Segundo o editorial, a revogação do decreto é “um exemplo pedagógico e inaceitável de como a conveniência política de curto prazo pode sabotar o planejamento estratégico do país”. A Folha argumenta que a medida não autorizava obras imediatas, mas apenas estudos técnicos, e que sua interrupção comprometeria a modernização da infraestrutura de transporte.
Decreto previa estudos técnicos
O jornal destaca que as hidrovias são consideradas estratégicas para o escoamento de safra agrícola e minérios, além de representarem alternativa de transporte com menor emissão de carbono. Para a Folha, o decreto era “o ponto de partida para entender como conciliar desenvolvimento e preservação na região” e não um “salvo-conduto para a degradação”.
O editorial afirma que o governo desistiu de obter dados técnicos independentes antes mesmo de qualquer licitação, classificando a decisão como um contrassenso do ponto de vista do planejamento logístico nacional.
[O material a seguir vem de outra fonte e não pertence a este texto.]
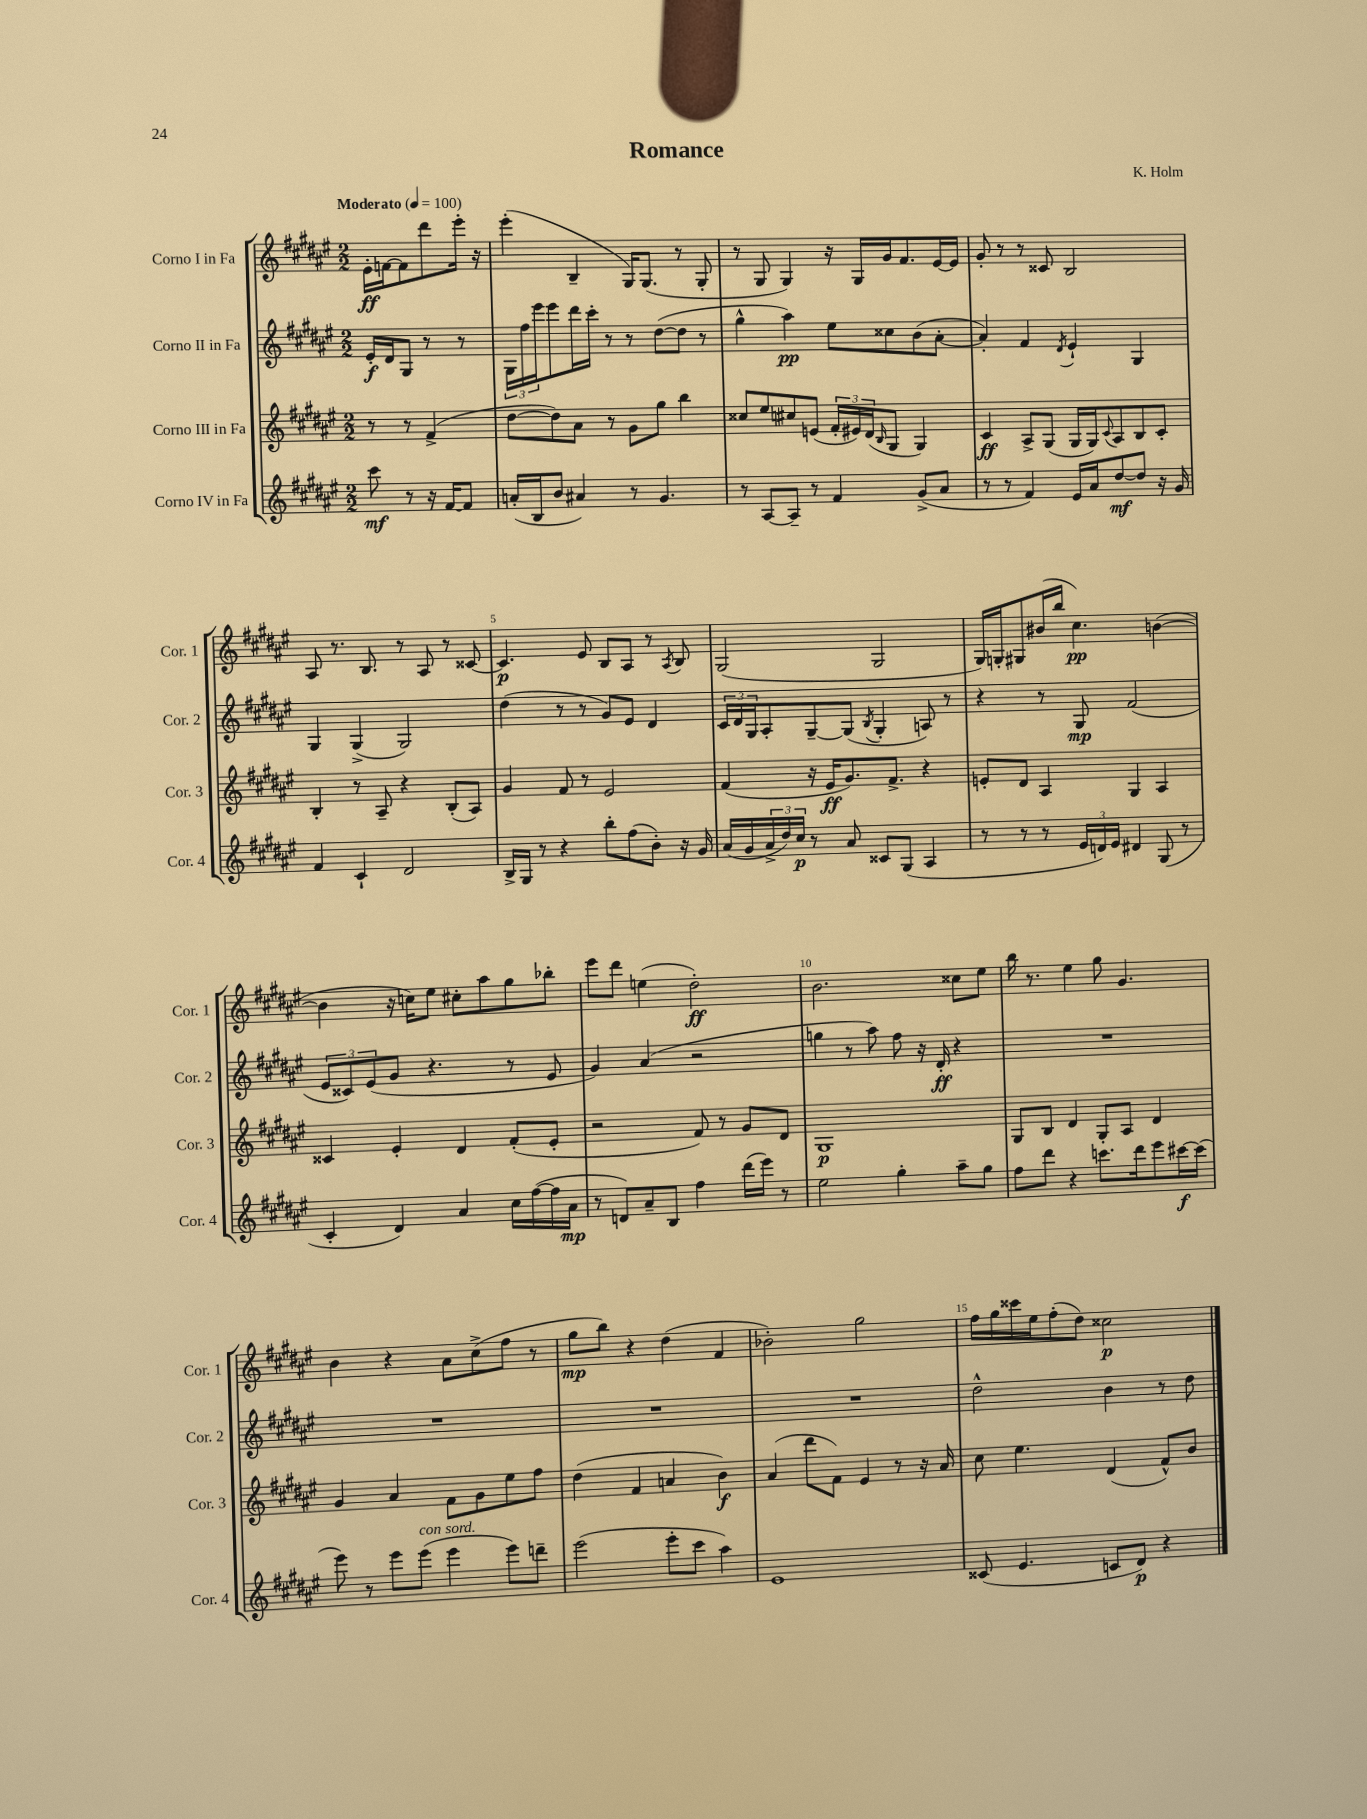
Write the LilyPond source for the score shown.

\header { title = "Romance" composer = "K. Holm" }
<<
\new StaffGroup <<
\new Staff = "s0" \with { instrumentName = "Corno I in Fa" shortInstrumentName = "Cor. 1" } {
    \clef treble \key fis \major \numericTimeSignature \time 2/2 \partial 2 \tempo "Moderato" 4 = 100
    eis'16-.\ff f'16~ f'8 dis'''8 eis'''16-. r16 |
    eis'''4-.( b4-- gis16) gis8.( r8 gis8-. |
    r8 gis8 gis4) r16 gis16 gis'16 fis'8. eis'16~ eis'16 |
    gis'8-. r8 r8 cisis'8 b2 |
    ais8 r8. b8. r8 ais8 r8 cisis'8~ |
    cisis'4.\p eis'8 b8 ais8 r8 \acciaccatura { ais8 } b8 |
    gis2( gis2 |
    gis16) g16-. gis8 bis'16( b''16 cis''4.\pp) b'4~( |
    b'4 r16 c''16) eis''8 cis''8-. ais''8 gis''8 bes''8-. |
    eis'''8 dis'''8 e''4( dis''2-.\ff) |
    b'2. cisis''8 eis''8 |
    b''16 r8. eis''4 gis''8 gis'4. |
    b'4 r4 ais'8 cis''8->( fis''8 r8 |
    gis''8\mp b''8) r4 dis''4( fis'4 |
    bes'2-.) gis''2 |
    fis''16 gis''16 cisis'''16 eis''16 fis''8-.( dis''8) cisis''2\p \bar "|." |
}
\new Staff = "s1" \with { instrumentName = "Corno II in Fa" shortInstrumentName = "Cor. 2" } {
    \clef treble \key fis \major \numericTimeSignature \time 2/2 \partial 2
    eis'16-.\f dis'16 gis8 r8 r8 |
    \tuplet 3/2 { gis16 fis''16 eis'''16 } eis'''8 dis'''16 cis'''16-. r8 r8 dis''8~( dis''8 r8 |
    gis''4-^ ais''4\pp) eis''8 cisis''8 b'8( ais'8~-. |
    ais'4-.) fis'4 \acciaccatura { dis'8 } eis'4-! gis4 |
    gis4 gis4->( gis2) |
    dis''4( r8 r8 gis'8) eis'8 dis'4 |
    \tuplet 3/2 { cis'16 dis'16 gis16 } ais8-. gis8~-- gis8( \acciaccatura { b8 } gis4-. a8) r8 |
    r4 r8 gis8\mp fis'2( |
    \tuplet 3/2 { eis'8 cisis'8) eis'8( } gis'8 r4. r8 eis'8 |
    gis'4) ais'4( r2 |
    g''4 r8 ais''8) fis''8 r16 dis'16-.\ff r4 |
    R1 |
    R1 |
    R1 |
    R1 |
    dis''2-^ b'4 r8 dis''8 \bar "|." |
}
\new Staff = "s2" \with { instrumentName = "Corno III in Fa" shortInstrumentName = "Cor. 3" } {
    \clef treble \key fis \major \numericTimeSignature \time 2/2 \partial 2
    r8 r8 fis'4->( |
    dis''8~ dis''8) ais'8 r8 gis'8 gis''8 b''4 |
    cisis''8 eis''8 cis''8 e'8( \tuplet 3/2 { fis'16-. eis'16) dis'16( } \grace { b16 } gis8 gis4) |
    cis'4\ff ais8-> gis8( gis16 gis16) \appoggiatura { cis'8 } ais8 b8 cis'8-. |
    b4-. r8 ais8-- r4 b8-.( ais8) |
    gis'4 fis'8 r8 eis'2 |
    fis'4( r16 eis'16\ff gis'8.) fis'8.-> r4 |
    e'8-. dis'8 ais4 gis4 ais4 |
    cisis'4 eis'4-. dis'4 fis'8-.( eis'8-. |
    r2 fis'8) r8 gis'8 dis'8 |
    gis1\p |
    gis8 b8 dis'4 gis8-. ais8 dis'4 |
    gis'4 ais'4 fis'8 gis'8 eis''8 fis''8 |
    dis''4( fis'4 a'4 b'4\f) |
    ais'4( dis'''8 fis'8) eis'4 r8 r16 ais'16 |
    cis''8 eis''4. dis'4( fis'8-^) b'8 \bar "|." |
}
\new Staff = "s3" \with { instrumentName = "Corno IV in Fa" shortInstrumentName = "Cor. 4" } {
    \clef treble \key fis \major \numericTimeSignature \time 2/2 \partial 2
    cis'''8\mf r8 r16 fis'16~ fis'8 |
    a'16-.( b16 b'8 ais'4) r8 gis'4. |
    r8 ais8~ ais8-- r8 fis'4 gis'8->( ais'8 |
    r8 r8 fis'4) eis'16 ais'16 dis''8~\mf dis''8 r16 gis'16 |
    fis'4 cis'4-! dis'2 |
    b16-> gis16 r8 r4 b''8-. fis''8( b'8-.) r16 gis'16 |
    ais'16( gis'16 \tuplet 3/2 { ais'16-> dis''16) cis''16\p } r8 ais'8 cisis'8 gis8( ais4 |
    r8 r8 r8 \tuplet 3/2 { eis'16 d'16) eis'16 } dis'4 gis8( r8 |
    cis'4-. dis'4) ais'4 cis''16 fis''16~( fis''16 ais'16\mp |
    r8 d'8) ais'8-- b8 fis''4 dis'''16( eis'''16) r8 |
    eis''2 gis''4-. ais''8-- gis''8 |
    fis''8 dis'''8 r4 c'''8. dis'''16 eis'''8 cis'''16~\f cis'''16( |
    eis'''8) r8 eis'''8 eis'''8^\markup { \italic "con sord." }( eis'''4 eis'''8) d'''8-- |
    eis'''2( eis'''8-. cis'''8 ais''4) |
    eis'1 |
    cisis'8( eis'4. c'8 dis'8\p) r4 \bar "|." |
}
>>
>>
\layout { \context { \Score \override BarNumber.break-visibility = ##(#f #t #t) barNumberVisibility = #(every-nth-bar-number-visible 5) } }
Protestos e tensão com empresas
O texto atribui a paralisação do projeto à pressão exercida por movimentos indígenas, sob liderança do Conselho Indígena Tapajós Arapiuns. A Folha relata bloqueios de acessos portuários que teriam evoluído para a invasão do terminal da Cargill em Santarém, com paralisação de operações privadas.
O editorial também menciona “ameaças e vandalismo” contra a sede da empresa em São Paulo e a interceptação de uma balsa carregada de grãos. Segundo o jornal, houve ainda desconsideração de ordem judicial de desocupação, com invasão de áreas internas da companhia.
Governo fala em “escuta ativa”
Ao comentar a posição do Executivo, o editorial critica o ministro Guilherme Boulos, da Secretaria-Geral, por classificar o recuo como “escuta ativa”. Para o jornal, a caracterização não se sustentaria diante dos fatos descritos.
A Folha sustenta que, em ano eleitoral, Lula estaria mais preocupado em evitar desgaste com movimentos sociais do que em assegurar segurança jurídica para investidores. O texto afirma que o governo teria aceitado o que chama de “chantagem explícita”.
Debate sobre consultas e democracia
Apesar do tom crítico, o editorial reconhece que é legítimo que comunidades tradicionais exijam consultas prévias e manifestem preocupações sobre segurança alimentar e impactos ambientais. No entanto, defende que essas demandas devem ser encaminhadas por vias institucionais e não por meio de ações que atinjam ativos privados.
Ao concluir, o jornal afirma que, ao “ceder à baderna”, o presidente teria criado um precedente segundo o qual bastaria “atropelar a lei e a propriedade privada” para derrubar uma política de Estado. O episódio, segundo a Folha, fragilizaria a segurança jurídica e comprometeria o avanço da infraestrutura no país.
O caso reacende o debate sobre o equilíbrio entre desenvolvimento logístico, preservação ambiental e respeito às comunidades tradicionais na Amazônia, além de expor a tensão política em torno das decisões do governo federal em ano eleitoral.